» Artículo
LAS VÍCTIMAS DEL CASTIGO
Los niños, en todo el mundo, sufren atropellos no sólo de
carácter físico, sino también psíquico, porque quien no maltrata a su hijo con
un chicote, lo hace por medio de la amenaza o el insulto; métodos de castigo
que se usan desde la más remota antigüedad, tanto en vía pública como detrás de
los muros del hogar.
El castigo físico era el método más tradicional en la
educación. Al hijo que se ama, se lo castiga, era el consejo que
se transmitía de generación en generación. La desobediencia y el desacato eran
reprimidos drásticamente, y aunque el garrote no era lo más sagrado, al menos
era el mejor instrumento para amordazar, imponer lo deseado y corregir los
hábitos indeseados. También era común escuchar a severos catones del derecho decir:
los padres -por muy malos padres que fuesen- tenían derecho a sus hijos, y al
consuelo sentimental que ellos podían proporcionarles.

» Listado mostrado
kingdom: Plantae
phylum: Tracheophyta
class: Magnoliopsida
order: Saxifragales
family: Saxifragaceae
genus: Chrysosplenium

» Tarea requerida
Prolonga el artículo sobre el castigo a los niños a partir de su última oración. El listado procede de una fuente distinta.

» Respuesta al problema
Jean-Jacques Rousseau, refiriéndose al trato que recibía una
criatura en el siglo XVIII, escribió: El niño grita así que nace, y su
primera infancia se va toda en llantos. Para acallarle, unas veces le arrullan
y le halagan; otras le imponen el silencio con amenazas y golpes. O hacemos lo
que él quiere, o exigimos de él lo que queremos; o nos sujetamos a sus antojos,
o le sujetamos a los nuestros, no hay medio; o ha de dictar leyes o ha de
obedecerlas. De esa suerte son sus primeras ideas las del imperio y servidumbre.
Antes de saber hablar, ya manda; antes de poder obrar, ya obedece; a veces le
castigan antes que pueda conocer sus yerros, o por mejor decir, antes que los
pueda cometer (Rousseau, J. J., 1979, p. 11).
En la Edad Media, los padres castigaban a los hijos antes
del bautismo, mas no sólo por conservar el respeto y la obediencia a la
autoridad, sino que, además, para purificar su alma, amenazada
constantemente por el pecado y la tentación demoníaca. De esta creencia y
tradición no se salvaron ni los hijos de la nobleza. En Francia, por ejemplo,
el rey Luis XIII fue azotado todas las mañanas desde sus 25 meses de edad. La
prueba está en la carta que su padre envió a uno de sus gobernadores: Ustedes
no me confirmaron que mi hijo haya sido azotado cada vez que desobedeció o se
comportó indebidamente -le decía-. Yo sé que no existe en el mundo otra cosa
mejor que el castigo. Yo mismo saqué mucho provecho de esto. Lo sé por
experiencia propia.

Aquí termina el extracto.